Work instruction:
Type out every entry again, character for character.

Extracted material:
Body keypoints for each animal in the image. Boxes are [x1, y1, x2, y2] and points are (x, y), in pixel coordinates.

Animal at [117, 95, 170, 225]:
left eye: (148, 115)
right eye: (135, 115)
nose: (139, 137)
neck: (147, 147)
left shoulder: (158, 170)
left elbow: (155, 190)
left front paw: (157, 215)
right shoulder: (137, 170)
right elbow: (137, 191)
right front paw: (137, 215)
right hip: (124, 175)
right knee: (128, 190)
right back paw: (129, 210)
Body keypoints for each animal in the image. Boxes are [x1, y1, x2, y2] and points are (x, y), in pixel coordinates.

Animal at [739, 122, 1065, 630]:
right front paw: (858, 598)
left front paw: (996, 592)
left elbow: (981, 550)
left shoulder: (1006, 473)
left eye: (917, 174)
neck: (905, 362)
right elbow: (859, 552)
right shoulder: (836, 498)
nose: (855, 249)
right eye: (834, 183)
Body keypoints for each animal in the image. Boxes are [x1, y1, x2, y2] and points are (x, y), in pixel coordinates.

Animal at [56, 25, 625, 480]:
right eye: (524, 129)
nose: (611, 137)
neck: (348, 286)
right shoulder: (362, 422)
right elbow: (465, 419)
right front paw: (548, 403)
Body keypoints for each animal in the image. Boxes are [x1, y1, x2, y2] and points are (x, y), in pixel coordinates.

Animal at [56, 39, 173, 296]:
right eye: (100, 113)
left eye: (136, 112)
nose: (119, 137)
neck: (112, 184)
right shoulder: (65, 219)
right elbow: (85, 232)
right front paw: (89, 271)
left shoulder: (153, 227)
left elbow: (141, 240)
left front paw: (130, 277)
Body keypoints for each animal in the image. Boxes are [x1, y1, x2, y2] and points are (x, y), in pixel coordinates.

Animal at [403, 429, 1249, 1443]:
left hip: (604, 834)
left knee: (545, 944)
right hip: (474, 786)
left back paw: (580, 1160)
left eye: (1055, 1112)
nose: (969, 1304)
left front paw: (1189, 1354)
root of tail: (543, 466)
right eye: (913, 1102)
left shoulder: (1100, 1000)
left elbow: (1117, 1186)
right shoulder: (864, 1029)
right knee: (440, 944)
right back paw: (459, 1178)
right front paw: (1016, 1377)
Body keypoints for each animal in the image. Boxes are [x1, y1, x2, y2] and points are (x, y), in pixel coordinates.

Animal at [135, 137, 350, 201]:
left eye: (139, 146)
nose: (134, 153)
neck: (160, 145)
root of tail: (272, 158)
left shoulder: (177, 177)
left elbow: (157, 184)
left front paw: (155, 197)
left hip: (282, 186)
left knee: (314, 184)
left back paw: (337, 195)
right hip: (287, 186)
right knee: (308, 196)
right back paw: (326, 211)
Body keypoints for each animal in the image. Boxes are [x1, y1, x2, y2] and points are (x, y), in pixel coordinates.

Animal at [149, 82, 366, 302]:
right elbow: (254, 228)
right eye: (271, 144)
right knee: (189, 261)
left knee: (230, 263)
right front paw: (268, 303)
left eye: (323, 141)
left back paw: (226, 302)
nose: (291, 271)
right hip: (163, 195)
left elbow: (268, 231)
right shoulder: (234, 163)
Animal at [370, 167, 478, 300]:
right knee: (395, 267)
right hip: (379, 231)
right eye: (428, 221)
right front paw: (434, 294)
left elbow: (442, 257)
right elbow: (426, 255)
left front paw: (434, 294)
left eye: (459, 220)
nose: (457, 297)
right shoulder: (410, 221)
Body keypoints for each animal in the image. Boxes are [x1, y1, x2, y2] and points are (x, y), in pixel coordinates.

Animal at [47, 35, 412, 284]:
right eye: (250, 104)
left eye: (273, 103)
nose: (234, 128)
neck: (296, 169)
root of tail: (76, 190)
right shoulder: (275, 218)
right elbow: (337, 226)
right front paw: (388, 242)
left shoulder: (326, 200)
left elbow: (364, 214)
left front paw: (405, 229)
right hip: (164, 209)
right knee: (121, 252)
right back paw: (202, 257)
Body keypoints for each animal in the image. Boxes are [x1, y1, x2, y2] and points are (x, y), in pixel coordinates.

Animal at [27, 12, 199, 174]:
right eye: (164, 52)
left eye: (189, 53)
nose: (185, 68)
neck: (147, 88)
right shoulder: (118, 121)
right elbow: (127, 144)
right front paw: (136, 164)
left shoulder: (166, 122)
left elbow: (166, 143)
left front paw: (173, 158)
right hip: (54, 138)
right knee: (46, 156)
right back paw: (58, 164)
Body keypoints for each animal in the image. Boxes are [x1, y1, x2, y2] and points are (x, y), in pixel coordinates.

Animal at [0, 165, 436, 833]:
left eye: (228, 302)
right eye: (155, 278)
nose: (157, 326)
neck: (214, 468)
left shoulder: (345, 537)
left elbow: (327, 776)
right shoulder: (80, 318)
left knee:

Completed exercise:
Body keypoints for each animal in the image. Boxes are [x1, y1, x2, y2] and points are (x, y), in pixel coordinates.

Animal at [117, 95, 170, 225]:
left eye: (148, 115)
right eye: (135, 115)
nose: (139, 137)
neck: (147, 147)
left shoulder: (158, 170)
left elbow: (155, 190)
left front paw: (157, 215)
right shoulder: (137, 170)
right elbow: (137, 191)
right front paw: (137, 215)
right hip: (124, 175)
right knee: (128, 190)
right back paw: (129, 210)
Body keypoints for each animal in the image. Boxes are [x1, y1, x2, y2] and points are (x, y), in pixel coordinates.

Animal at [739, 122, 1065, 630]:
right front paw: (858, 598)
left front paw: (996, 592)
left elbow: (981, 550)
left shoulder: (1006, 473)
left eye: (917, 174)
neck: (905, 362)
right elbow: (859, 552)
right shoulder: (836, 498)
nose: (855, 249)
right eye: (834, 183)
Body keypoints for each animal in the image. Boxes are [x1, y1, x2, y2] and points are (x, y), in pixel coordinates.

Animal at [56, 25, 625, 480]:
right eye: (524, 129)
nose: (611, 137)
neck: (348, 286)
right shoulder: (362, 422)
right elbow: (465, 419)
right front paw: (548, 403)
Body keypoints for each animal in the image. Boxes are [x1, y1, x2, y2] and points are (x, y), in pixel coordinates.

Animal at [56, 39, 173, 296]:
right eye: (100, 113)
left eye: (136, 112)
nose: (119, 137)
neck: (112, 184)
right shoulder: (65, 219)
right elbow: (85, 232)
right front paw: (89, 271)
left shoulder: (153, 227)
left elbow: (141, 240)
left front paw: (130, 277)
Body keypoints for each animal in the image. Boxes are [x1, y1, x2, y2] and points are (x, y), in pixel coordinates.

Animal at [403, 429, 1249, 1443]:
left hip: (604, 834)
left knee: (545, 944)
right hip: (474, 786)
left back paw: (580, 1160)
left eye: (1055, 1112)
nose: (969, 1304)
left front paw: (1189, 1354)
root of tail: (543, 466)
right eye: (913, 1102)
left shoulder: (1100, 1000)
left elbow: (1117, 1186)
right shoulder: (864, 1029)
right knee: (440, 944)
right back paw: (459, 1178)
right front paw: (1016, 1377)
Body keypoints for each animal in the image. Boxes are [x1, y1, x2, y2] and points are (x, y), in pixel coordinates.

Animal at [135, 137, 350, 201]:
left eye: (139, 146)
nose: (134, 153)
neck: (160, 145)
root of tail: (272, 158)
left shoulder: (177, 177)
left elbow: (157, 184)
left front paw: (155, 197)
left hip: (282, 186)
left knee: (314, 184)
left back paw: (337, 195)
right hip: (287, 186)
right knee: (308, 196)
right back paw: (326, 211)
Body keypoints for each animal in the image. Boxes are [x1, y1, x2, y2] and points are (x, y), in pixel coordinates.

Animal at [149, 82, 366, 302]:
right elbow: (254, 228)
right eye: (271, 144)
right knee: (189, 261)
left knee: (230, 263)
right front paw: (268, 303)
left eye: (323, 141)
left back paw: (226, 302)
nose: (291, 271)
right hip: (163, 195)
left elbow: (268, 231)
right shoulder: (234, 163)
Animal at [370, 167, 478, 300]:
right knee: (395, 267)
right hip: (379, 231)
right eye: (428, 221)
right front paw: (434, 294)
left elbow: (442, 257)
right elbow: (426, 255)
left front paw: (434, 294)
left eye: (459, 220)
nose: (457, 297)
right shoulder: (410, 221)
Body keypoints for each animal in the image. Boxes are [x1, y1, x2, y2] and points are (x, y), in pixel coordinates.

Animal at [47, 35, 412, 284]:
right eye: (250, 104)
left eye: (273, 103)
nose: (234, 128)
neck: (296, 169)
root of tail: (76, 190)
right shoulder: (275, 218)
right elbow: (337, 226)
right front paw: (388, 242)
left shoulder: (326, 200)
left elbow: (364, 214)
left front paw: (405, 229)
right hip: (164, 209)
right knee: (121, 252)
right back paw: (202, 257)
Body keypoints for each animal in the image. Boxes are [x1, y1, x2, y2] and points are (x, y), in pixel coordinates.

Animal at [27, 12, 199, 174]:
right eye: (164, 52)
left eye: (189, 53)
nose: (185, 68)
neck: (147, 88)
right shoulder: (118, 121)
right elbow: (127, 144)
right front paw: (136, 164)
left shoulder: (166, 122)
left elbow: (166, 143)
left front paw: (173, 158)
right hip: (54, 138)
right knee: (46, 156)
right back paw: (58, 164)
Body keypoints for each animal in the image. Boxes are [x1, y1, x2, y2] and points are (x, y), in pixel coordinates.

Animal at [0, 165, 436, 833]:
left eye: (228, 302)
right eye: (155, 278)
nose: (157, 326)
neck: (214, 468)
left shoulder: (345, 537)
left elbow: (327, 776)
right shoulder: (80, 318)
left knee:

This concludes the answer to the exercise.